Thank you for the tips, Hallyx. How often should I drop in some Prime? I don't know the residence time of the liquid although I have read the bottle. Also, how should I go about testing my water for ammonia now that my readings are skewed by ammonia --> ammonium conversion? 

About pH, do you mean that my local water is alkaline? If so, how should I go about remedying that? I do not test for pH in my tank. My area is served by a local well, so I suspect my water hardness is high and my pH is between 6 - 7.5. I can't find any info online about my area :/ 

My heater is not adjustable, sadly. What should I do about this? I hate seeing the water temp creep up to 84F. 

I added Watersprite, Wisteria, a few drops of Prime, some fresh gravel, and a drop of fertilizer to my tank today. No water changes. I've been doing way too many and I'm scared of stressing my betta out or screwing up some other water quality parameter. 

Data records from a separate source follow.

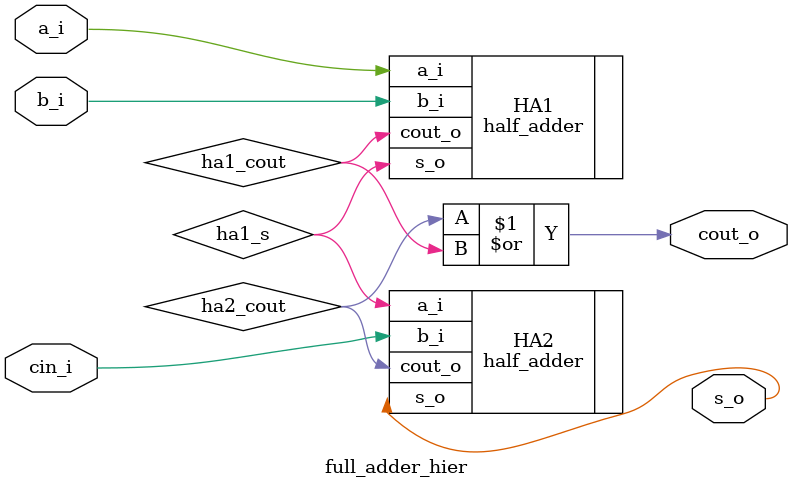
<source format=v>

`timescale 1ns / 1ps


module full_adder_hier
(
input a_i,
input b_i,
input cin_i,
output s_o,
output cout_o
);

wire ha1_s, ha1_cout, ha2_cout;

half_adder HA1 
(
.a_i    (a_i),
.b_i    (b_i),
.s_o    (ha1_s),
.cout_o (ha1_cout)
);

half_adder HA2 
(
.a_i    (ha1_s),
.b_i    (cin_i),
.s_o    (s_o),
.cout_o (ha2_cout)
);

or G1 (cout_o,ha2_cout,ha1_cout);

endmodule
</source>
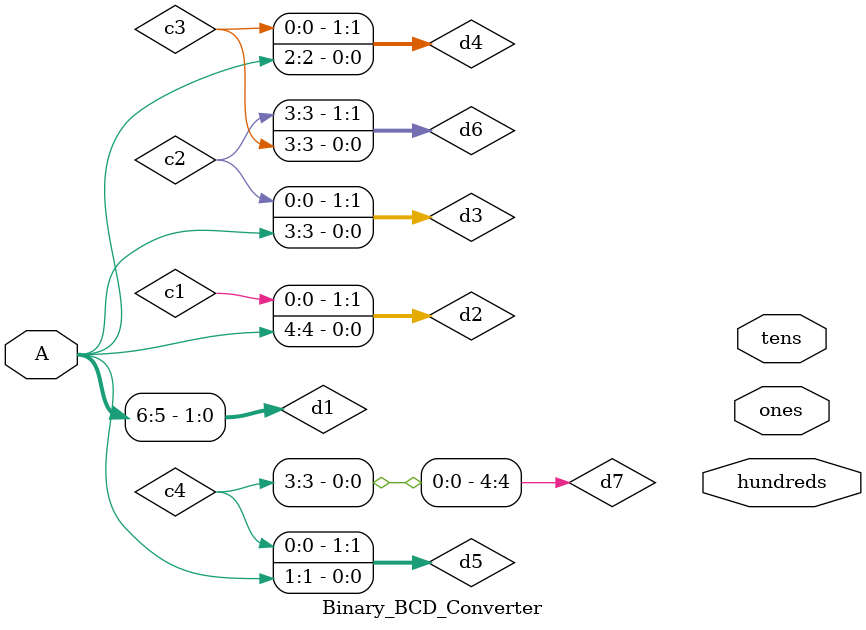
<source format=v>
module Binary_BCD_Converter(input [7:0]A,
									output [3:0]ones,
									output [3:0]tens,
									output [3:0]hundreds

								     );
									  
wire [3:0] c1,c2,c3,c4,c5,c6,c7;
wire[3:4] d1,d2,d3,d4,d5,d6,d7;


assign d1={1'b0,A[7:5]};
assign d2={c1[2:0],A[4]};
assign d3={c2[2:0],A[3]};
assign d4={c3[2:0],A[2]};
assign d5={c4[2:0],A[1]};
assign d6={1'b0,c1[3],c2[3],c3[3]};
assign d7={c6[2:0],c4[3]};
  
  endmodule
  
</source>
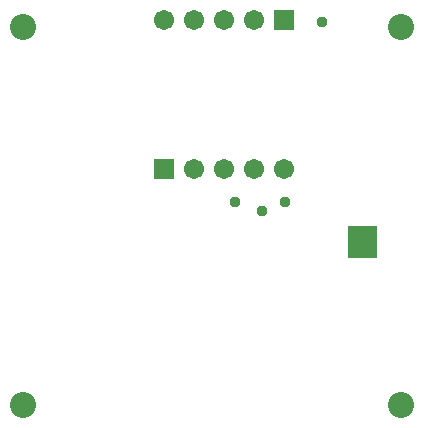
<source format=gbr>
G04 EAGLE Gerber RS-274X export*
G75*
%MOMM*%
%FSLAX34Y34*%
%LPD*%
%INSoldermask Bottom*%
%IPPOS*%
%AMOC8*
5,1,8,0,0,1.08239X$1,22.5*%
G01*
%ADD10C,2.203200*%
%ADD11R,1.711200X1.711200*%
%ADD12C,1.711200*%
%ADD13R,0.503200X2.703200*%
%ADD14C,0.959600*%


D10*
X30000Y350000D03*
X350000Y350000D03*
X350000Y30000D03*
X30000Y30000D03*
D11*
X148900Y229250D03*
D12*
X174300Y229250D03*
X199700Y229250D03*
X225100Y229250D03*
X250500Y229250D03*
X148900Y356000D03*
D11*
X250500Y356000D03*
D12*
X225100Y356000D03*
X199700Y356000D03*
X174300Y356000D03*
D13*
X327500Y167500D03*
X322500Y167500D03*
X317500Y167500D03*
X312500Y167500D03*
X307500Y167500D03*
D14*
X209500Y201500D03*
X252000Y201500D03*
X283000Y354000D03*
X232000Y194000D03*
M02*

</source>
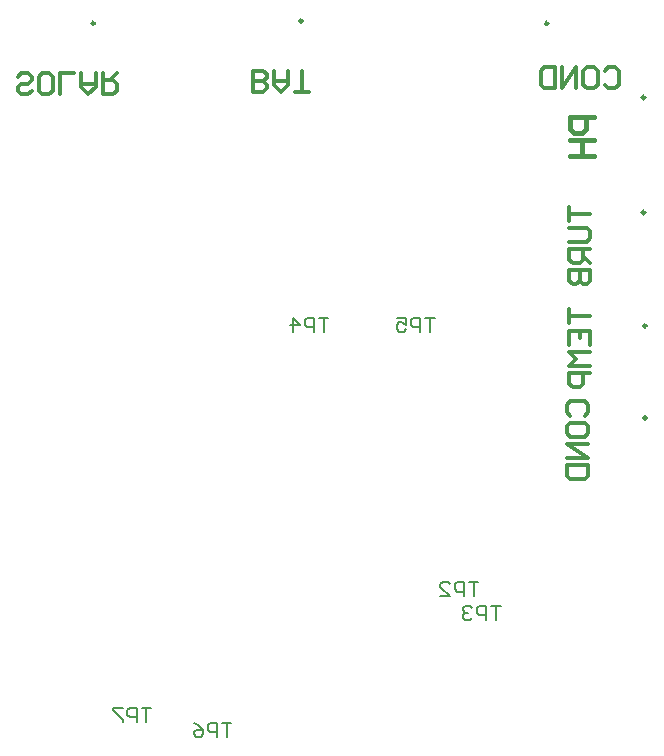
<source format=gbo>
G04*
G04 #@! TF.GenerationSoftware,Altium Limited,Altium Designer,18.1.9 (240)*
G04*
G04 Layer_Color=32896*
%FSLAX44Y44*%
%MOMM*%
G71*
G01*
G75*
%ADD10C,0.2540*%
%ADD14C,0.2000*%
%ADD15C,0.4000*%
%ADD121C,0.3000*%
D10*
X130414Y650000D02*
G03*
X130414Y650000I-1414J0D01*
G01*
X514415Y650000D02*
G03*
X514415Y650000I-1414J0D01*
G01*
X597414Y394000D02*
G03*
X597414Y394000I-1414J0D01*
G01*
X306414Y652000D02*
G03*
X306414Y652000I-1414J0D01*
G01*
X597804Y316000D02*
G03*
X597804Y316000I-1414J0D01*
G01*
X596414Y489872D02*
G03*
X596414Y489872I-1414J0D01*
G01*
Y587372D02*
G03*
X596414Y587372I-1414J0D01*
G01*
D14*
X455000Y177024D02*
X447003D01*
X451001D01*
Y165028D01*
X443004D02*
Y177024D01*
X437006D01*
X435006Y175025D01*
Y171026D01*
X437006Y169027D01*
X443004D01*
X423010Y165028D02*
X431008D01*
X423010Y173026D01*
Y175025D01*
X425010Y177024D01*
X429008D01*
X431008Y175025D01*
X474000Y157024D02*
X466003D01*
X470001D01*
Y145028D01*
X462004D02*
Y157024D01*
X456006D01*
X454007Y155025D01*
Y151026D01*
X456006Y149027D01*
X462004D01*
X450008Y155025D02*
X448008Y157024D01*
X444010D01*
X442010Y155025D01*
Y153026D01*
X444010Y151026D01*
X446009D01*
X444010D01*
X442010Y149027D01*
Y147028D01*
X444010Y145028D01*
X448008D01*
X450008Y147028D01*
X328000Y401024D02*
X320003D01*
X324001D01*
Y389028D01*
X316004D02*
Y401024D01*
X310006D01*
X308006Y399025D01*
Y395026D01*
X310006Y393027D01*
X316004D01*
X298010Y389028D02*
Y401024D01*
X304008Y395026D01*
X296010D01*
X418000Y400996D02*
X410003D01*
X414001D01*
Y389000D01*
X406004D02*
Y400996D01*
X400006D01*
X398007Y398997D01*
Y394998D01*
X400006Y392999D01*
X406004D01*
X386010Y400996D02*
X394008D01*
Y394998D01*
X390009Y396997D01*
X388010D01*
X386010Y394998D01*
Y390999D01*
X388010Y389000D01*
X392008D01*
X394008Y390999D01*
X246000Y58024D02*
X238003D01*
X242001D01*
Y46028D01*
X234004D02*
Y58024D01*
X228006D01*
X226007Y56025D01*
Y52026D01*
X228006Y50027D01*
X234004D01*
X214010Y58024D02*
X218009Y56025D01*
X222008Y52026D01*
Y48028D01*
X220008Y46028D01*
X216010D01*
X214010Y48028D01*
Y50027D01*
X216010Y52026D01*
X222008D01*
X178000Y70524D02*
X170003D01*
X174001D01*
Y58528D01*
X166004D02*
Y70524D01*
X160006D01*
X158006Y68525D01*
Y64526D01*
X160006Y62527D01*
X166004D01*
X154008Y70524D02*
X146010D01*
Y68525D01*
X154008Y60528D01*
Y58528D01*
D15*
X553000Y571000D02*
X533007D01*
Y561003D01*
X536339Y557671D01*
X543003D01*
X546335Y561003D01*
Y571000D01*
X533007Y551006D02*
X553000D01*
X543003D01*
Y537677D01*
X533007D01*
X553000D01*
D121*
X533005Y318004D02*
X530006Y321003D01*
Y327001D01*
X533005Y330000D01*
X545001D01*
X548000Y327001D01*
Y321003D01*
X545001Y318004D01*
X530006Y303009D02*
Y309007D01*
X533005Y312006D01*
X545001D01*
X548000Y309007D01*
Y303009D01*
X545001Y300010D01*
X533005D01*
X530006Y303009D01*
X548000Y294012D02*
X530006D01*
X548000Y282015D01*
X530006D01*
Y276017D02*
X548000D01*
Y267020D01*
X545001Y264021D01*
X533005D01*
X530006Y267020D01*
Y276017D01*
X264000Y592006D02*
Y610000D01*
X272997D01*
X275996Y607001D01*
Y604002D01*
X272997Y601003D01*
X264000D01*
X272997D01*
X275996Y598004D01*
Y595005D01*
X272997Y592006D01*
X264000D01*
X281994Y610000D02*
Y598004D01*
X287992Y592006D01*
X293990Y598004D01*
Y610000D01*
Y601003D01*
X281994D01*
X299988Y592006D02*
X311985D01*
X305986D01*
Y610000D01*
X76996Y593005D02*
X73997Y590006D01*
X67999D01*
X65000Y593005D01*
Y596004D01*
X67999Y599003D01*
X73997D01*
X76996Y602002D01*
Y605001D01*
X73997Y608000D01*
X67999D01*
X65000Y605001D01*
X91991Y590006D02*
X85993D01*
X82994Y593005D01*
Y605001D01*
X85993Y608000D01*
X91991D01*
X94990Y605001D01*
Y593005D01*
X91991Y590006D01*
X100988D02*
Y608000D01*
X112985D01*
X118982D02*
Y596004D01*
X124981Y590006D01*
X130979Y596004D01*
Y608000D01*
Y599003D01*
X118982D01*
X136977Y608000D02*
Y590006D01*
X145974D01*
X148973Y593005D01*
Y599003D01*
X145974Y602002D01*
X136977D01*
X142975D02*
X148973Y608000D01*
X532006Y495000D02*
Y483004D01*
Y489002D01*
X550000D01*
X532006Y477006D02*
X547001D01*
X550000Y474007D01*
Y468009D01*
X547001Y465010D01*
X532006D01*
X550000Y459012D02*
X532006D01*
Y450015D01*
X535005Y447015D01*
X541003D01*
X544002Y450015D01*
Y459012D01*
Y453014D02*
X550000Y447015D01*
X532006Y441017D02*
X550000D01*
Y432020D01*
X547001Y429021D01*
X544002D01*
X541003Y432020D01*
Y441017D01*
Y432020D01*
X538004Y429021D01*
X535005D01*
X532006Y432020D01*
Y441017D01*
X562004Y609995D02*
X565003Y612994D01*
X571001D01*
X574000Y609995D01*
Y597999D01*
X571001Y595000D01*
X565003D01*
X562004Y597999D01*
X547009Y612994D02*
X553007D01*
X556006Y609995D01*
Y597999D01*
X553007Y595000D01*
X547009D01*
X544010Y597999D01*
Y609995D01*
X547009Y612994D01*
X538012Y595000D02*
Y612994D01*
X526016Y595000D01*
Y612994D01*
X520018D02*
Y595000D01*
X511020D01*
X508021Y597999D01*
Y609995D01*
X511020Y612994D01*
X520018D01*
X532006Y408000D02*
Y396004D01*
Y402002D01*
X550000D01*
X532006Y378010D02*
Y390006D01*
X550000D01*
Y378010D01*
X541003Y390006D02*
Y384008D01*
X550000Y372012D02*
X532006D01*
X538004Y366014D01*
X532006Y360015D01*
X550000D01*
Y354017D02*
X532006D01*
Y345020D01*
X535005Y342021D01*
X541003D01*
X544002Y345020D01*
Y354017D01*
M02*

</source>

My betta seems energetic, curious, and charismatic as ever. He happily ate some flakes today and did not seem to mind *too* much that I had both arms in the tank to plant the new vegetation. He seems to be on snail egg patrol on the plant stems.


----------



## Hallyx (Jun 11, 2011)

Dose Prime one-drop/gal daily. Prime doesn't skew the readings. It reads ammonia and ammonium together as Total Ammonia. That's all you need to know. But if you really want to determine how much is "free" ammonia and how much is "bound" ammonia aka ammonium, you can use this chart:
CNYKOI - Ammonia calculator

There's no good way around an adjustable heater. Some keepers find a pre-set (no dial but) it turns itself off at 78*, so it says. Sometmes they do, if they're lucky. Mostly they're too hot or too cold. And they cost withiun dollares of a good reliable adjustable like this one. 
Amazon.com: Elite Submersible Preset Heater Mini, 25-Watt: Pet Supplies

It says but it's actually a reliable adjustable 25W heater. I've been running 5 of them for 3 years. 

How are you testing your water?


----------